「真空を制する者が、半導体装置を制す!」(1748号)

【お仕事関連情報】私たちアザエンジニアリングが手がける半導体製造装置の設計には、非常に専門性の高い分野があります。それが「真空技術」、特に超高真空(UHV: Ultra High Vacuum)を前提とした設計です。

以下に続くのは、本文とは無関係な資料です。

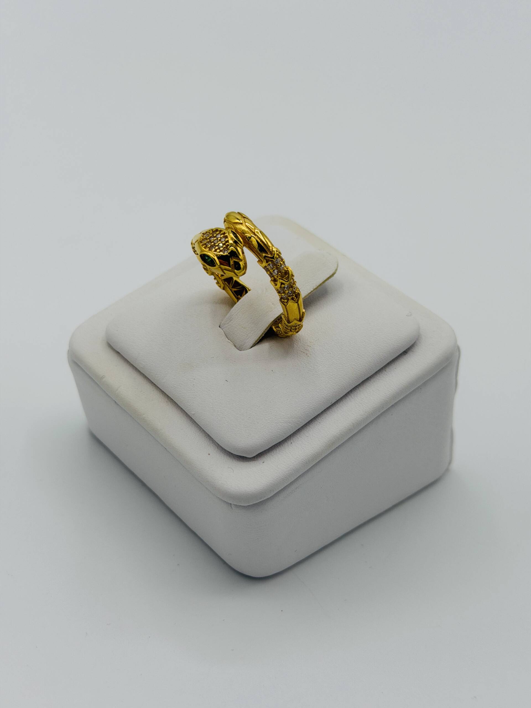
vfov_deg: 39.7
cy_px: 354
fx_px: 982
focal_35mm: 48
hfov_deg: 30.3
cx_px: 266
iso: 64
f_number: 1.78
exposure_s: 1/4098
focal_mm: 6.76
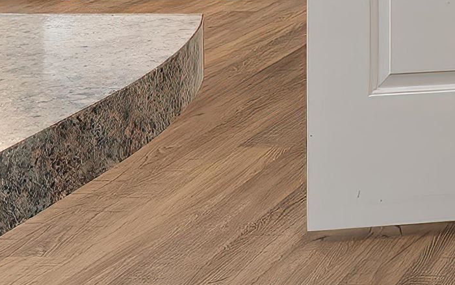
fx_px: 943
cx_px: 465
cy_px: -264
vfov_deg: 14.6
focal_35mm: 76
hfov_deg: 25.6
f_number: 9
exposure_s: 1/4
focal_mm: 11.5
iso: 500
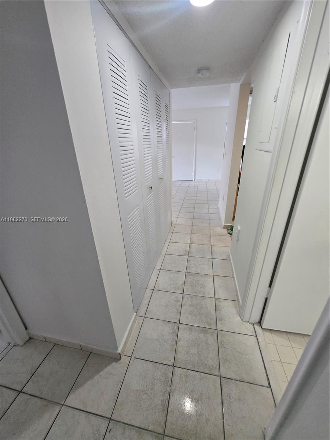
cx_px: 165
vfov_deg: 106.2
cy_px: 220
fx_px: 165
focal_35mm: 13
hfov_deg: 89.9
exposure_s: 1/60
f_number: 2.2
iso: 100
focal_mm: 1.7
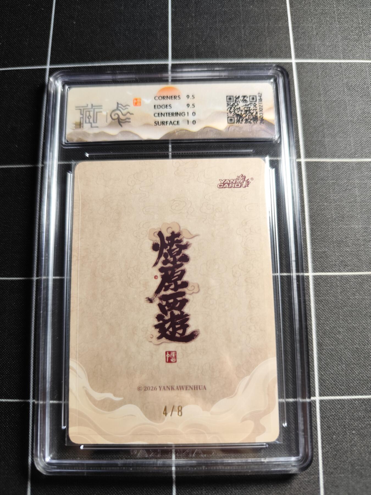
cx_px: 186
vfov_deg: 73.9
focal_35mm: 23
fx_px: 329
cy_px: 248
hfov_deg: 58.9
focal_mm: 6.14
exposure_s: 1/100
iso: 500
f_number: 1.65
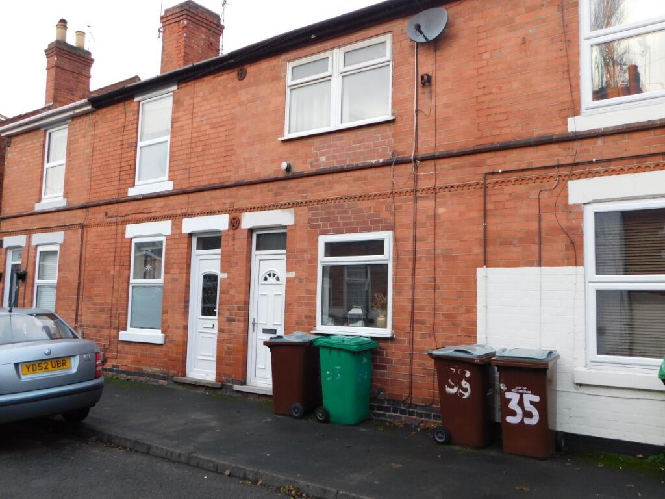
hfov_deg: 60.0
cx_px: 332
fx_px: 576
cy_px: 250
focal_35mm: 30
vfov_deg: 46.8
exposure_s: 1/80
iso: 125
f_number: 3.2
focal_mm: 5.3
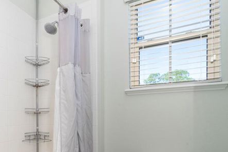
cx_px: 66
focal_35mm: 27
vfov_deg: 46.0
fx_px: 171
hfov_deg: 64.6
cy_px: 116
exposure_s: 1/60
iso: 1000
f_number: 22
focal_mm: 17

一般的な機械設計とは異なり、超高真空環境下では使える材料や設計手法が大きく制限されます。これは「何を使うか」だけでなく、「どう扱うか」「どう組み立てるか」にも深く関わってくる重要なポイントです。
◆ 超高真空における素材選びの難しさ
超高真空下では、わずかなガスの放出(アウトガス)すら大きな問題となります。たとえば――
一般的な鉄(炭素鋼)や鋳造金属はアウトガスが多く、適していません。
プラスチックや樹脂も、真空用に開発された特殊な素材以外は使えません。
水分や油分も厳禁で、組み立て前に金属は脱脂処理(ディグリース処理)を行い、表面の清浄性を確保します。

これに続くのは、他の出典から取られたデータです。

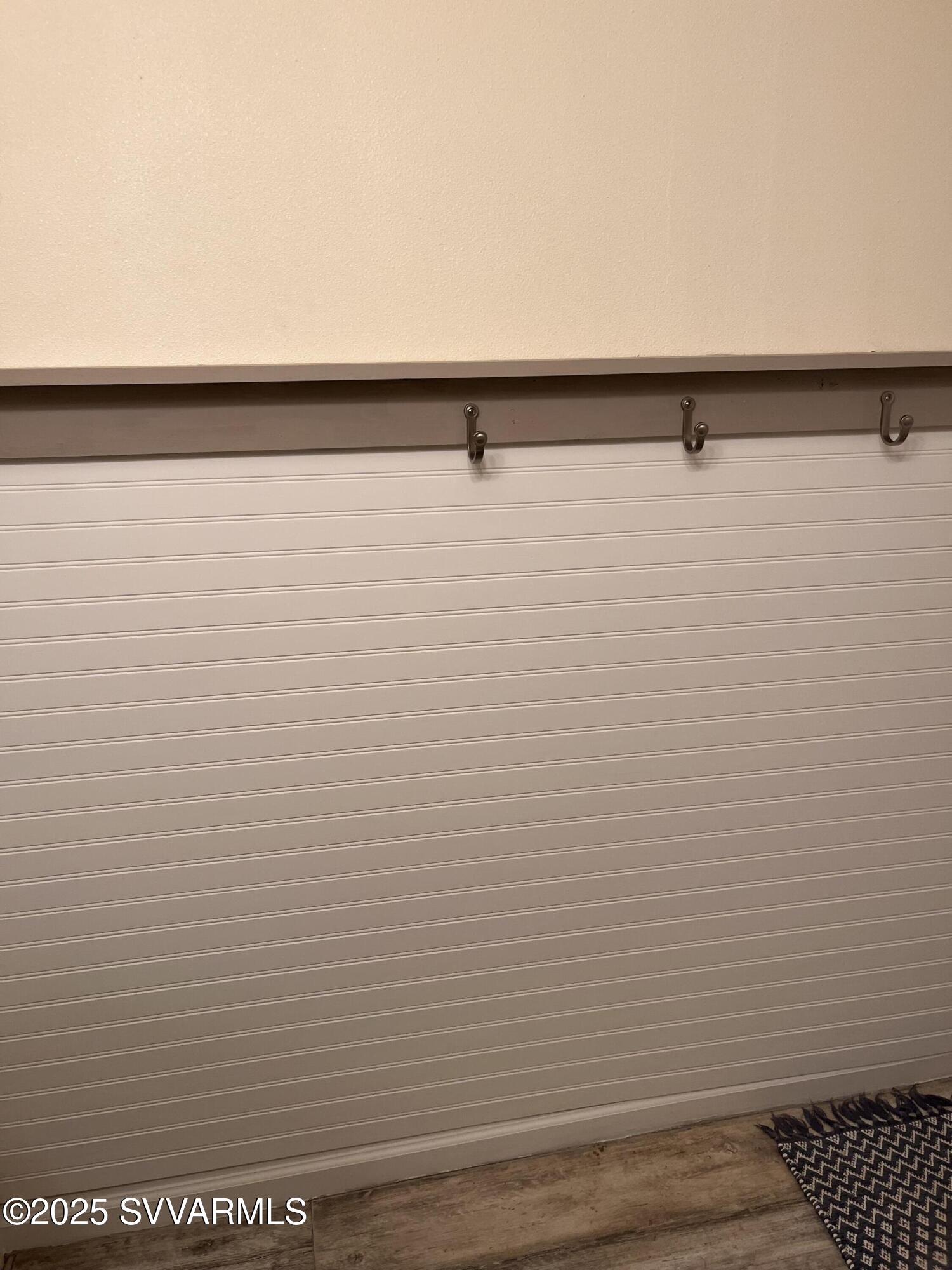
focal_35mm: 26
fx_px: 953
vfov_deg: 67.3
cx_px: 476
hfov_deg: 53.1
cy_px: 635
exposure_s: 1/120
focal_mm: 5.1
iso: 100
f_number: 1.6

また、潤滑に使われるグリスやオイルも、「真空用グレード」の特殊なものしか使用できません。ごくわずかな揮発成分が、装置全体に深刻な影響を与えるからです。
◆ 真空環境での熱設計と駆動技術
真空中は対流が存在しないため、熱が伝わりにくいという特性があります。そのため、冷却や加熱にも一工夫が必要です。熱伝導と輻射を上手に活用しなければ、温度制御がままなりません。
また、大気側から真空側への機構の移動(たとえばシャッターや搬送系)には、リークを防ぐためのシール技術やベローズなどの構造設計が必要です。
◆ ノウハウの蓄積が「設計力」の源
これらの真空設計の知識と経験は、一朝一夕で身につくものではありません。素材・構造・工程・評価、あらゆる観点からのノウハウが求められます。
当社は、創業以来この真空技術を強みとして磨いてきました。設計者一人ひとりが真空を理解し、細部まで意識した設計を行うことが、私たちの誇りです。
今後も、半導体製造装置メーカーさまと共に私たちアザエンジニアリングは、この高度な技術力を活かし、より高精度で信頼性の高い半導体製造装置の設計に邁進してまいります。